Once we cracked it we became unstoppable. Most people thought we were unstoppable before, but that’s only because it had been so long since we’d been stopped. We were only overwhelming back then—still impressive, but not quite the same as unstoppable. Our chances of ever losing another battle went from non-zero to zero.
It was a point system that did it.
The Internet of Things was birthed by the same midwife as its parent (the Internet itself): defense research.
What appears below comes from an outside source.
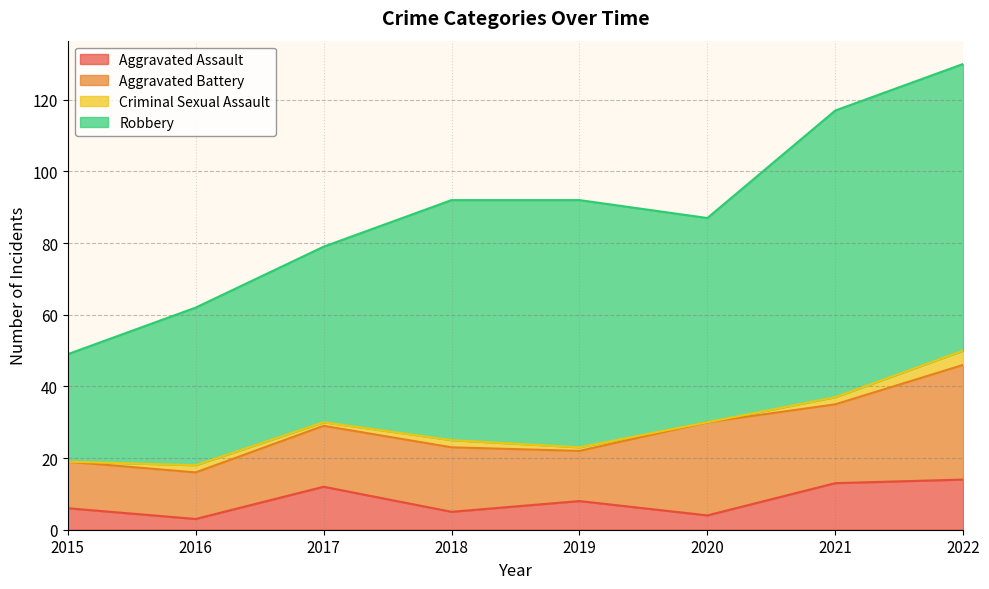

In Robbery, how many points are higher than both neighbors (excluding endpoints)?

1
As inanimate objects became armed with sensors and transmitters and processors we bestowed them with the honorific smart: smart cars, smart watches, smart phones.
Smart optics. Smart rifles. Smart bullets.
Of course, none of these things had really earned the title yet, but eventually they would grow into it. Big data entered the warfare game.
The revolution was at the level of the individual soldier. They’d all grown up playing shooter games; it would be an unforgivable waste not to capitalize on those skillsets. They called it The Forge. Real-time data let soldiers know who got credit for every kill and who got the assist. Who was the most efficient with their ammo. Who was skilled and who was just lucky. Luck wasn’t a bad thing—it got you bonus achievements. There were trophies for fastest average time to clear a residence (minimum 10 times), badges for streaks (5 headshots in a row), and rewards for unlocking secret bonus objectives (take down a drone using an enemy RPG).
We didn’t even need to stamp out medals anymore. Points didn’t exist in the real world. They were free. We could make more anytime we wanted, like printing cash after ditching the gold standard. It even made the old ranking systems obsolete. Rank was tied to measurable, observable, verifiable data, and everyone could check their standing any damn time they pleased.
Yes, now that we can measure everything, we can’t be stopped by anything. So rest easy; the numbers say we’re winning.